If you look in /usr/lib/systemd/system/mysql.service you will also see some indication of what the problem might be:
# Timeout is handled elsewhere
# service-startup-timeout in my.cnf
# Default is 900 seconds
TimeoutStartSec=0
Percona tries to provision for long sst transfer, but its rather dumb:
if [[ $verb = 'created' ]];then
if ([[ -e $sst_progress_file ]] || grep -q -- '--wsrep-new-cluster' <<< "$env_args" ) \
&& [[ $startup_sleep -ne 10 ]];then
echo "State transfer in progress, setting sleep higher"
startup_sleep=10
fi
fi
The above means if there’s SST transfer, the script will just sleep for 10 seconds every second, effectively increasing timeout to 9000 which is 2hr and 30 minutes.
On 1Gbps connection this will transfer about 1TB of data before it forcefully kills the SST.
This explains rellik’s and my problems.
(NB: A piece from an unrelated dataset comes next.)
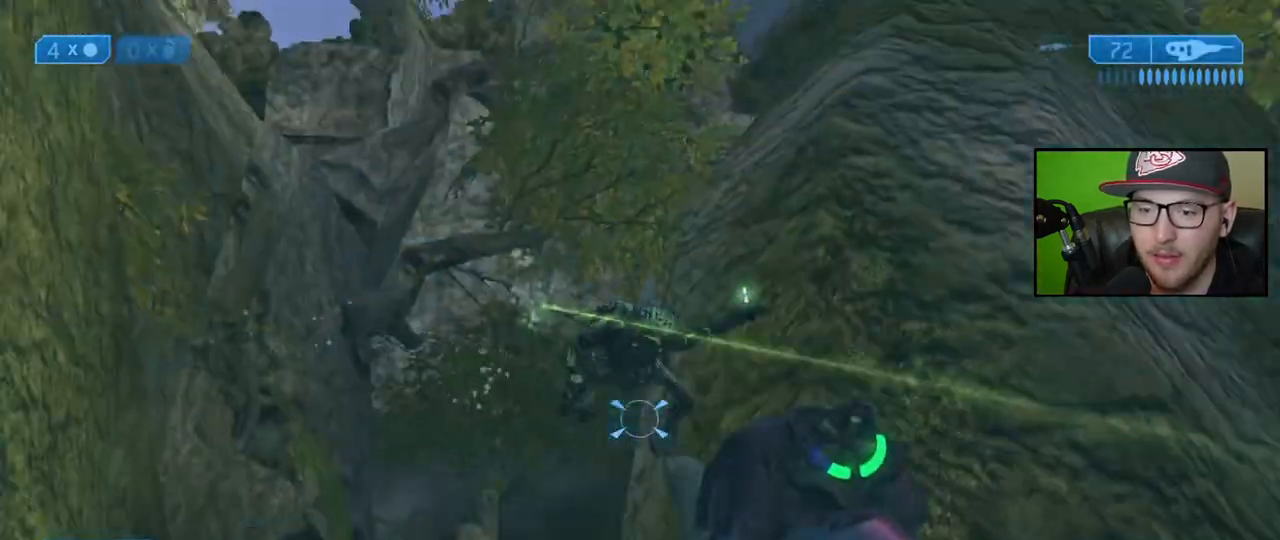
{"buttons": [], "left_stick": "center", "right_stick": "left", "events": [[100, "R2", "up"], [233, "right_stick", "center"], [317, "X", "down"], [367, "left_stick", "center"], [400, "X", "up"], [500, "right_stick", "left"]]}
We both had over 1TB of data.
For me it worked when I ensured there is enough free space for innobackup move step
It was failing at this step.
WSREP_SST: [INFO] Evaluating innobackupex --defaults-file=/etc/my.cnf --defaults-group=mysqld --no-version-check --datadir=/var/lib/mysql/data/ --move-back --force-non-empty-directories ${DATA} &>${DATA}/innobackup.move.log (20191211 08:19:00.673)
WSREP_SST: [ERROR] Cleanup after exit with status:1 (20191211 08:19:00.702)
Same error occurred when I tried to join another node. All nodes have same disk space of 1.5 TB for mysql data. The mysql data size was around 848G + 10G UNDO files. That left
nearly 640GB of free space. Seems like move fails due to insufficient space. I increased it to 2TB on all nodes and SST was successful.